Many thanks, David, warms my heart!
As for the preservation of Medieval churches, the prehistorian in my heart wants to see them all torn down so we can get at the rune stones and picture stones hiddeen in their walls and the Viking Period wooden church foundations beneath them. (-;
Hi again. David, yes, I realize that a lot of buildings were demolished over the past 50 or so years, but that wasn't really the point. The point was that here, things are built with the idea that they will be torn down soon. I don't remember that being the mindset in the old country. And I think that it's in urban areas that buildings have to be torn down to make room for new stuff because there are more people now than when the original buildings were put there. Here, they're just ripped down for no reason, urban or rural, population or no population, just because that's how it's done. There's nothing wrong with that, either, it works for this culture and this climate, but what I was getting at was the totally different mindset.

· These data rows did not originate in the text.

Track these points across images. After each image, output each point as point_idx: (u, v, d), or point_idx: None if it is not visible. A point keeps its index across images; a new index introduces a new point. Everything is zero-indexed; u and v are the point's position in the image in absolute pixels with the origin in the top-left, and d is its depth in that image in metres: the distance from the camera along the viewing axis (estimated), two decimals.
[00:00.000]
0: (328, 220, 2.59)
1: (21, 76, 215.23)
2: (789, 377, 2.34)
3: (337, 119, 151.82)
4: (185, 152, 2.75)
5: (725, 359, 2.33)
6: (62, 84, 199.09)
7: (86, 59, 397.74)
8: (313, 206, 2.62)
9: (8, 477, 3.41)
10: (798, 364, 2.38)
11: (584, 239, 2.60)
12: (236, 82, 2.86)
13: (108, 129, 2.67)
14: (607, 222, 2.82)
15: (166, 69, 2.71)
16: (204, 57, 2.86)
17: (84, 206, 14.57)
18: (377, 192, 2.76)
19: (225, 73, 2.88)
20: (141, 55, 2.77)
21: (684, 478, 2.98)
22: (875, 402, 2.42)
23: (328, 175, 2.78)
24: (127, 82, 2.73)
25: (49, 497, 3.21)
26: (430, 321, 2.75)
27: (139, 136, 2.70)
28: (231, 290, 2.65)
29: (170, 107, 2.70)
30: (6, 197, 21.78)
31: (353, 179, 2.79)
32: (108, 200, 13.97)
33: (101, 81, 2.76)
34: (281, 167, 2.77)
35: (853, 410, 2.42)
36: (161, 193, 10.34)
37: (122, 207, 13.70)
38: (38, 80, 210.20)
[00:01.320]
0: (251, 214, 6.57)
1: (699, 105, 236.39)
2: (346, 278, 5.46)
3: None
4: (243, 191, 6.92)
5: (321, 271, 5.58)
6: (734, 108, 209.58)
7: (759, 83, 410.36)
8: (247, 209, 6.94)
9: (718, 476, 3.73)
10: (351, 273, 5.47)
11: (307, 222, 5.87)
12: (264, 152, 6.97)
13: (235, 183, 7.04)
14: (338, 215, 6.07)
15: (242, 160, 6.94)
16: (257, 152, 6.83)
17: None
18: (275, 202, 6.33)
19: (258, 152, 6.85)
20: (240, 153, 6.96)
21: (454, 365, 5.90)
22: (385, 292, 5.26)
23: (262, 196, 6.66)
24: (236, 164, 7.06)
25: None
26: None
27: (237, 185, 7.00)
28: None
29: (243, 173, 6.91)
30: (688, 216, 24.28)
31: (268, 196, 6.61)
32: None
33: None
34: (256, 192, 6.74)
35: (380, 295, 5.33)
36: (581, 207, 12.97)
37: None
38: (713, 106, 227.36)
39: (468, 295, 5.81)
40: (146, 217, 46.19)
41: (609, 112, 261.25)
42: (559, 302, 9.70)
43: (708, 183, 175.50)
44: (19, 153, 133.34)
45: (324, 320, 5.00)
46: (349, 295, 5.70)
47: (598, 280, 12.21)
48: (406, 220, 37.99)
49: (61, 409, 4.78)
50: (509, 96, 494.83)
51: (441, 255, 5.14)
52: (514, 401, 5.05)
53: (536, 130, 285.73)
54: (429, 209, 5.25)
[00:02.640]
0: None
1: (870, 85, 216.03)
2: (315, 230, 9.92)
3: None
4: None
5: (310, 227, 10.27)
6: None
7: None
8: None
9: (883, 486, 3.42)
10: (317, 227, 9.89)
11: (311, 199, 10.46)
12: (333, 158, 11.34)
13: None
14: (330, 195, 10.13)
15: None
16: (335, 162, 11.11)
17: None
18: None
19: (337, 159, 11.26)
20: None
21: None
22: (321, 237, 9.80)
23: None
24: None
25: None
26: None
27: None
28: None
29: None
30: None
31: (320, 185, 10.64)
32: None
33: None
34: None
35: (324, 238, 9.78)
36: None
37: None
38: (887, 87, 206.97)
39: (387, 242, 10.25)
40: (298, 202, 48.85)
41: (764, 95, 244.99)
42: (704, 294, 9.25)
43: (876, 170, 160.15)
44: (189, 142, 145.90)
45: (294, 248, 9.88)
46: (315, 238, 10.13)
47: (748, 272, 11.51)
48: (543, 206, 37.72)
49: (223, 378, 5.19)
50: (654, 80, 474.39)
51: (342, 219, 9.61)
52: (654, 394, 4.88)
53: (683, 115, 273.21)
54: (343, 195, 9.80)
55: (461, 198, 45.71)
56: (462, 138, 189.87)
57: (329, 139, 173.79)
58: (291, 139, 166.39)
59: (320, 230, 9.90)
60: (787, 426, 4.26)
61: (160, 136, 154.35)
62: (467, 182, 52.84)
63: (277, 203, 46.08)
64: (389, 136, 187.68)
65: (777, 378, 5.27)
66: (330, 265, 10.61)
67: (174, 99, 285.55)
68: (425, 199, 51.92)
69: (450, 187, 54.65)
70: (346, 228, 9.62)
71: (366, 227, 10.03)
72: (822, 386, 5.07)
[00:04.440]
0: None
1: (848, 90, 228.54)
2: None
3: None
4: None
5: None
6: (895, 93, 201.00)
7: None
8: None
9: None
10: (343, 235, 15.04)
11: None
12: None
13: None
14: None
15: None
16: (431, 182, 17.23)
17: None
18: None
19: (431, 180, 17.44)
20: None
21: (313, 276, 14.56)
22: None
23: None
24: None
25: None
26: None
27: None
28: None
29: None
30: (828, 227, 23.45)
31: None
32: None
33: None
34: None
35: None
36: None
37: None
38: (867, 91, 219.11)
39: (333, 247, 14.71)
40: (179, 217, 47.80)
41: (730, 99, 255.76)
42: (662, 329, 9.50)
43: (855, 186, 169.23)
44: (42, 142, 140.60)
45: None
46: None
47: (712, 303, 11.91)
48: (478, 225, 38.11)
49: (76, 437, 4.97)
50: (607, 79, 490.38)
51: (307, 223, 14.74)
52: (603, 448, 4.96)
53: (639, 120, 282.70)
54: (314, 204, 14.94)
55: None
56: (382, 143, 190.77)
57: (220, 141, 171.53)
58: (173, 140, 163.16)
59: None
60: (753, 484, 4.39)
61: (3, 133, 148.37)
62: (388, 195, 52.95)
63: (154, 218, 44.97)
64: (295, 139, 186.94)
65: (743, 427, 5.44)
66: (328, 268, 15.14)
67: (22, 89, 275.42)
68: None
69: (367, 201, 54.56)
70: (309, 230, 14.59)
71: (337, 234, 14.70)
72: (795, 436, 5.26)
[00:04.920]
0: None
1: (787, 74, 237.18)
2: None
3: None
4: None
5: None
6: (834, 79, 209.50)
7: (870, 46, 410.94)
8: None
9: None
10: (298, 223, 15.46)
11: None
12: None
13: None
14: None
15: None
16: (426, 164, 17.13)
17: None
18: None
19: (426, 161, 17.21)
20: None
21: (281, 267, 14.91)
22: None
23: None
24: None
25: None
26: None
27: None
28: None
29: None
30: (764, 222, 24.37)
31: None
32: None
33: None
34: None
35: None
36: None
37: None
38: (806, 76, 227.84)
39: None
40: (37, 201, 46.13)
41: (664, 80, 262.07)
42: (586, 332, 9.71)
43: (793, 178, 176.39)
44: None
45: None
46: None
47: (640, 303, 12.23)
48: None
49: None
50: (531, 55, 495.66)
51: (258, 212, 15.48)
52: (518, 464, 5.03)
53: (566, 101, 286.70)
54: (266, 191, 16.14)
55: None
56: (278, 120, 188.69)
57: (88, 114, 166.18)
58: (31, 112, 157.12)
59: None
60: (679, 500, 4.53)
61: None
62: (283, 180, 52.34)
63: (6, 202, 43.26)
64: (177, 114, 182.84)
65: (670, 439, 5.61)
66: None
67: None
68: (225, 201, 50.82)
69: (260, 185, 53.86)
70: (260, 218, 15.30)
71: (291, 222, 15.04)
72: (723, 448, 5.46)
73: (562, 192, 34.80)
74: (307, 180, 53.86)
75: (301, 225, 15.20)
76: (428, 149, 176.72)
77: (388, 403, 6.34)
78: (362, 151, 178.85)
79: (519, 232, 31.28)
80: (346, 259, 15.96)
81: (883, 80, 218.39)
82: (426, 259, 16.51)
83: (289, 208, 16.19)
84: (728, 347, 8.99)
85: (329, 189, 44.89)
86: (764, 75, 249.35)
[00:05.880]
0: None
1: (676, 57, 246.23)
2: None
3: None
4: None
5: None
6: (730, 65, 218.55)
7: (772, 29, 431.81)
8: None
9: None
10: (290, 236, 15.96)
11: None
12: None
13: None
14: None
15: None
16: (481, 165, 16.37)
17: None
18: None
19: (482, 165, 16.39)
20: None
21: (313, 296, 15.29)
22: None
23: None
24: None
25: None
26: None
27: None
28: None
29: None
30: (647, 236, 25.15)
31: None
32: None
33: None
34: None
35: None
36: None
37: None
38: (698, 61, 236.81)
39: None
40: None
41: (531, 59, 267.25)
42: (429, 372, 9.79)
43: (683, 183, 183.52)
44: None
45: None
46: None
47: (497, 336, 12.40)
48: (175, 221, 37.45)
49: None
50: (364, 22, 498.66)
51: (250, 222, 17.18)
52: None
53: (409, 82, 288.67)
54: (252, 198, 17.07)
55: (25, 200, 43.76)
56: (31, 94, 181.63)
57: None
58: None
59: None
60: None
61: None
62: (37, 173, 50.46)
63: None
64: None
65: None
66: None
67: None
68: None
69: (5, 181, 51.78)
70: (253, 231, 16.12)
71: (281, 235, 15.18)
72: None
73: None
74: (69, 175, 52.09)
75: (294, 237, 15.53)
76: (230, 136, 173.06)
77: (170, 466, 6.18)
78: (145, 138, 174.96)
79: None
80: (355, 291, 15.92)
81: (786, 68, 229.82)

Martin,I agree with your Blut und Boden reply, obviously. All I can say to that is "what do you expect of a country where my vote counts as one, but if I spoke Quebequois, it'd be worth more?" We're still paying back the debt of "driving out the French - sort of" just as much as we're paying for the First Nations abuse. The difference is that the sqeaky wheel gets the grease, and the Quebecers squeak more and so have gained more political power("we" gave it to them). We have to placate them first, before we bother raising an eyebrow at ALL the aboriginal kids in one village killing themselves all at once by way of sniffing glue while their parents were too drunk to notice... When we've fixed that, then we might get a chance to look at archaeology, is the thinking. I sort of think that if we could look at the archaeology now, then maybe that would help towards restoring "their" feeling of worth. They are still embarrassed to say that they are native. I think that's as good a startingpoint as any in opening up a dialogue so that we can get on with being a country. I truly am looking forwards to the day when there is no "we" and "them", but just "us" and our Canadian ancestors, all of whom are worth as much to archaeology - and society - as the other guy. -T
Ouch. And Canada's the sane North American country. (-;
I don't think archaeology will do much for the reservation sitters' sense of self-worth, though. I believe that archaeology should never be used for identity-political purposes at all. What disadvantaged groups need is education and jobs, not data on how people who may or may not count among their ancestors lived centuries and millennia ago.